Friends Provident has announced a nine per cent drop in its first-half underlying profit, despite a growth in life and pensions sales and new business profits.
The life insurer said that its underlying profit before tax, on a European embedded value basis, was £247 million for the six months to June 30th, down from £272m a year ago, when profits were boosted by non-recurring accounting assumptions.
But the company said it remained confident of delivering "profitable long-term growth" following an increase in life and pensions sales.
Friends Provident said that total life and pensions sales across the group rose by 39 per cent over the first half to £3.03 billion, up from £2.18 billion in 2005.
In the UK, life and pensions new business profits soared by 51 per cent to £53 million, up from £35 million in 2005.
The overall margin for life and pension products also rose from 2.3 per cent to 2.6 per cent in the first half, despite a shift towards lower margin pension products.
Commenting, Friends Provident group chief executive Keith Satchell, stressed that the company had reported record profits in 2005 and said that the increase in new business profits across the company's life and pensions business demonstrated that 2006 had "started even more strongly".
"Friends Provident is now a major player in the UK market and well positioned for continued strong organic growth with considerable opportunities available," said Mr Satchell, who added that the company's international operations were "developing rapidly" in markets where the insurer had "barely scratched the surface".
Referring to the drop in underlying profits experienced by the group in the first half, Friends Provident group finance director Philip Moore said pre-tax profits were adversely affected by falls in the value of fixed interest investments and adjustment to the carrying value of management contracts at its asset management business F&C.
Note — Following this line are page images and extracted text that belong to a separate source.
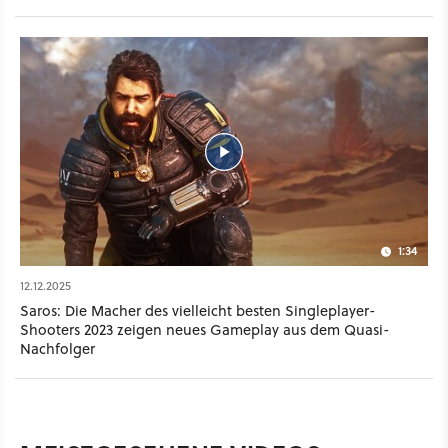
1:34
12.12.2025
Saros: Die Macher des vielleicht besten Singleplayer-
Shooters 2023 zeigen neues Gameplay aus dem Quasi-
Nachfolger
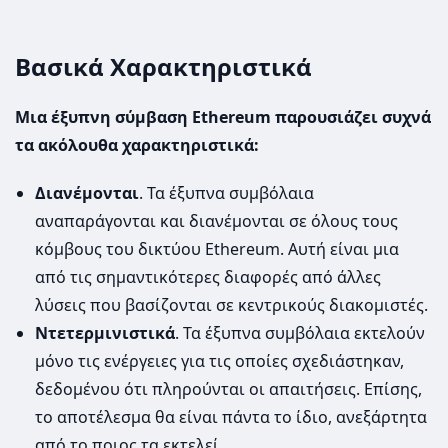
Βασικά Χαρακτηριστικά
Μια έξυπνη σύμβαση Ethereum παρουσιάζει συχνά
τα ακόλουθα χαρακτηριστικά:
Διανέμονται
. Τα έξυπνα συμβόλαια
αναπαράγονται και διανέμονται σε όλους τους
κόμβους του δικτύου Ethereum. Αυτή είναι μια
από τις σημαντικότερες διαφορές από άλλες
λύσεις που βασίζονται σε κεντρικούς διακομιστές.
Ντετερμινιστικά
. Τα έξυπνα συμβόλαια εκτελούν
μόνο τις ενέργειες για τις οποίες σχεδιάστηκαν,
δεδομένου ότι πληρούνται οι απαιτήσεις. Επίσης,
το αποτέλεσμα θα είναι πάντα το ίδιο, ανεξάρτητα
από το ποιος τα εκτελεί.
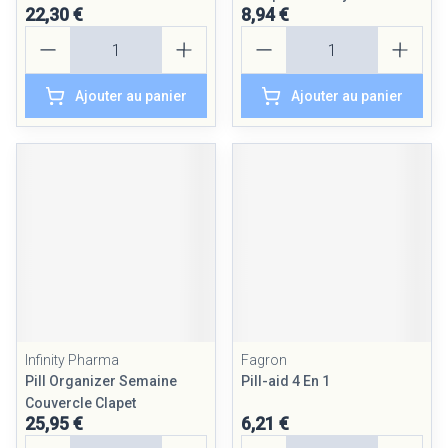
22,30 €
8,94 €
Quantité
Quantité
Ajouter au panier
Ajouter au panier
Infinity Pharma
Fagron
Pill Organizer Semaine
Pill-aid 4 En 1
Couvercle Clapet
25,95 €
6,21 €
Quantité
Quantité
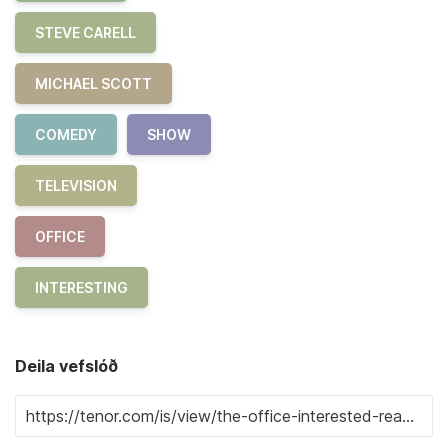
STEVE CARELL
MICHAEL SCOTT
COMEDY
SHOW
TELEVISION
OFFICE
INTERESTING
Deila vefslóð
F&C, which is 52 per cent owned by Friends Provident, yesterday reported a dramatic increase in first half losses from £2.8 million to £29.1 million, but Mr Moore insisted that the business' underlying results "remained steady".
"Taking into account adjustments for the one-off positive variances and changes in 2005, our underlying profits are on an encouraging trend. Our primary aim remains to add to the value of the business," Mr Moore added.